Before the Worlds, the two champions met in Paris through the team. “Everyone who does the 400m is a fan [de Pérec] ! She’s my favorite athlete, I’ve always had her as a role model, I’ve watched her races and we have a lot in common, height, speed, the 200m and the 400mhad confided the Bahamian, Hopefully I can be as strong as her. »
At 25, Marileidy Paulino, corporal in the Dominican Air Force, once again earned military honors with a second individual silver medal. The first woman from her country to win an Olympic medal in athletics in Tokyo last year – she had brandished her spikes and… the Bible after her first silver medal.
At the opening of the Worlds, a week ago, the mixed relay team, of which she is a centerpiece, had won the title in Eugene.
✅Marileidy Paulino🏃 🔹Dos medallas de plata en atletismo de Tokyo 2020: 400 my relevos mixtos 4×400 m 🔹Es la muje… https://t.co/zEFcIwyCcX
An already legendary world record
Things returned to “normal” – much to the delight of the home crowd – in the men’s 400m and women’s 400m hurdles finals.

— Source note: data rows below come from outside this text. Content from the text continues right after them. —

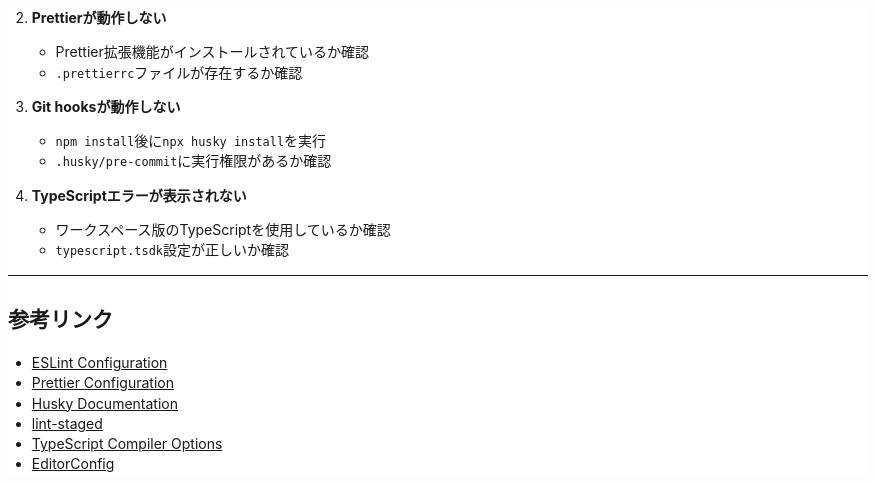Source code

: 2. **Prettierが動作しない**
   - Prettier拡張機能がインストールされているか確認
   - `.prettierrc`ファイルが存在するか確認

3. **Git hooksが動作しない**
   - `npm install`後に`npx husky install`を実行
   - `.husky/pre-commit`に実行権限があるか確認

4. **TypeScriptエラーが表示されない**
   - ワークスペース版のTypeScriptを使用しているか確認
   - `typescript.tsdk`設定が正しいか確認

---

## 参考リンク

- [ESLint Configuration](https://eslint.org/docs/user-guide/configuring/)
- [Prettier Configuration](https://prettier.io/docs/en/configuration.html)
- [Husky Documentation](https://typicode.github.io/husky/)
- [lint-staged](https://github.com/okonet/lint-staged)
- [TypeScript Compiler Options](https://www.typescriptlang.org/tsconfig)
- [EditorConfig](https://editorconfig.org/)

The terror of the 400 meter hurdles, Sydney McLaughlin has pushed her limits, thanks to another world record, her fourth since June 27, 2021 and her second in a month. The American is the first woman to go under 51 seconds.
The next two world champions were both members of the United States team. Michael Norman was the fastest in 44.29 seconds, thanks to a magnificent final straight that put him ahead of Grenadian Kirani James, 44.48 seconds. Briton Matthew Hudson-Smith finished third.
The inevitable Sydney McLaughlin, world record holder, was merciless to her opponents. At the cost of a new world record of 50.68 seconds, she crushed the Dutch Femke Bol (52.27 seconds) and her compatriot Dalilah Muhammad (53.13 seconds). In many respects, this world record resembles that achieved in Tokyo in the Olympic final by Norwegian Karsten Warholm, who was the first 400m hurdles runner to go below 46 seconds.